The Passing of Amity College.
Amity College, located at College Springs, Page county, is about to be closed to open no more. Lack of support is given as the cause. The school has never had an endowment and competition had been too great for it. The college was founded in 1855 by a company of 12 abolitionists from Pennsylvania who sought two years for a location, finally deciding on the present site. The location is ideal and a town was laid out to provide for future growth; the location of other towns in the vicinity and the failure to get a railroad combined against it and the dreams of the founders were never realized. The school has always maintained a high grade of scholarship and at times has had as many as two hundred students whose credits were accepted by the larger colleges without question. Young, strong, scholarly men have been called to the presidency and have wasted the best years of their lives in trying to put the school on a paying basis but in vain, each in turn gave up the struggle and now it has come to the point where a substantial endowment must be raised or the school close.

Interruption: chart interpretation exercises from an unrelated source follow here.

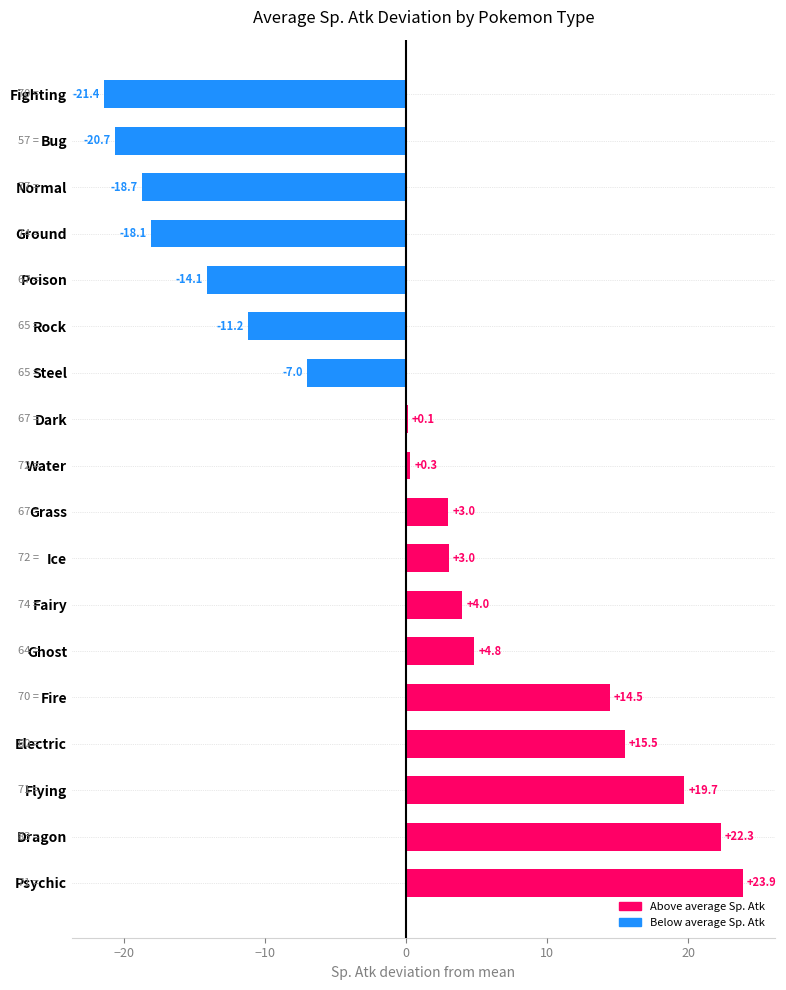

Read the value at Rock.

-11.2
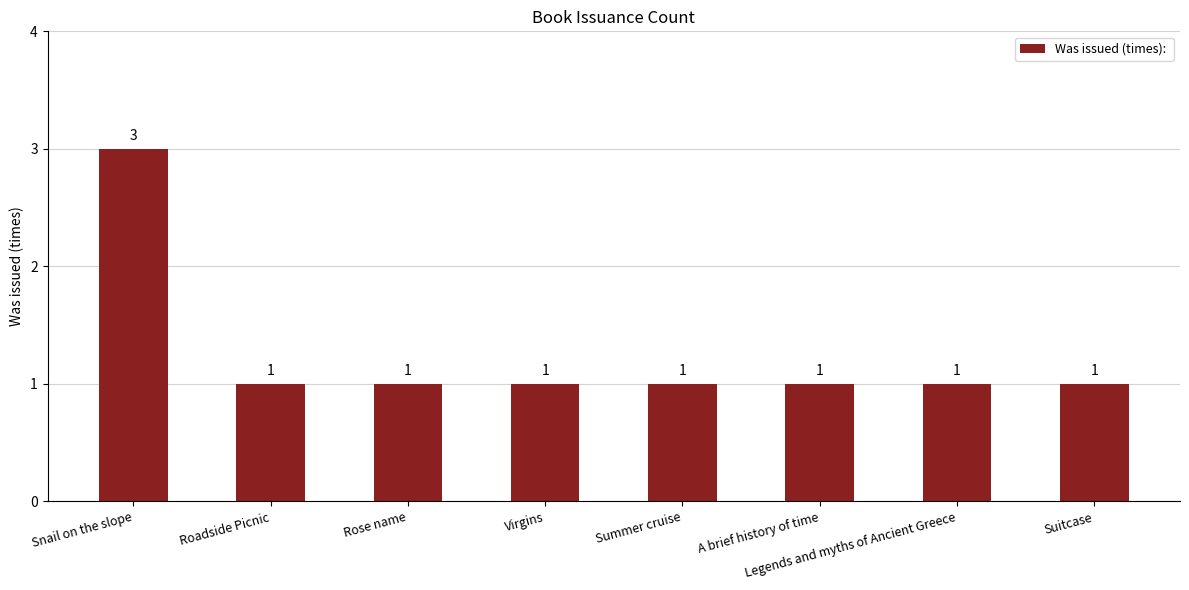

Which category has the highest value across all series?

Snail on the slope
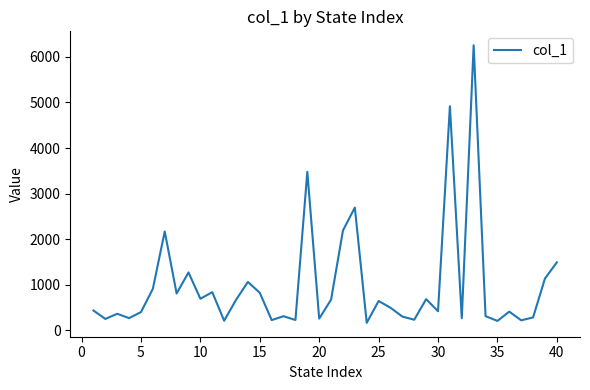

What is the smallest value displayed?

162.9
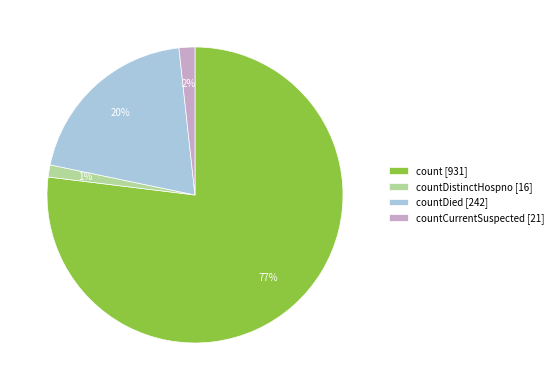

Count the number of slices in the pie.

4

Of course when the town finds they are likely to lose the school they will wake up and do something for they are really proud of their college. There are enough well to do farmers in the community to put the school on a good financial basis and they must do it at once. A movement is already on foot to raise $100,000 and it is said that Andrew Carnegie has promised a substantial donation in case the town comes up with their part of it.
Published in the Bedford Free Press, Bedford, Iowa, May 23, 1912.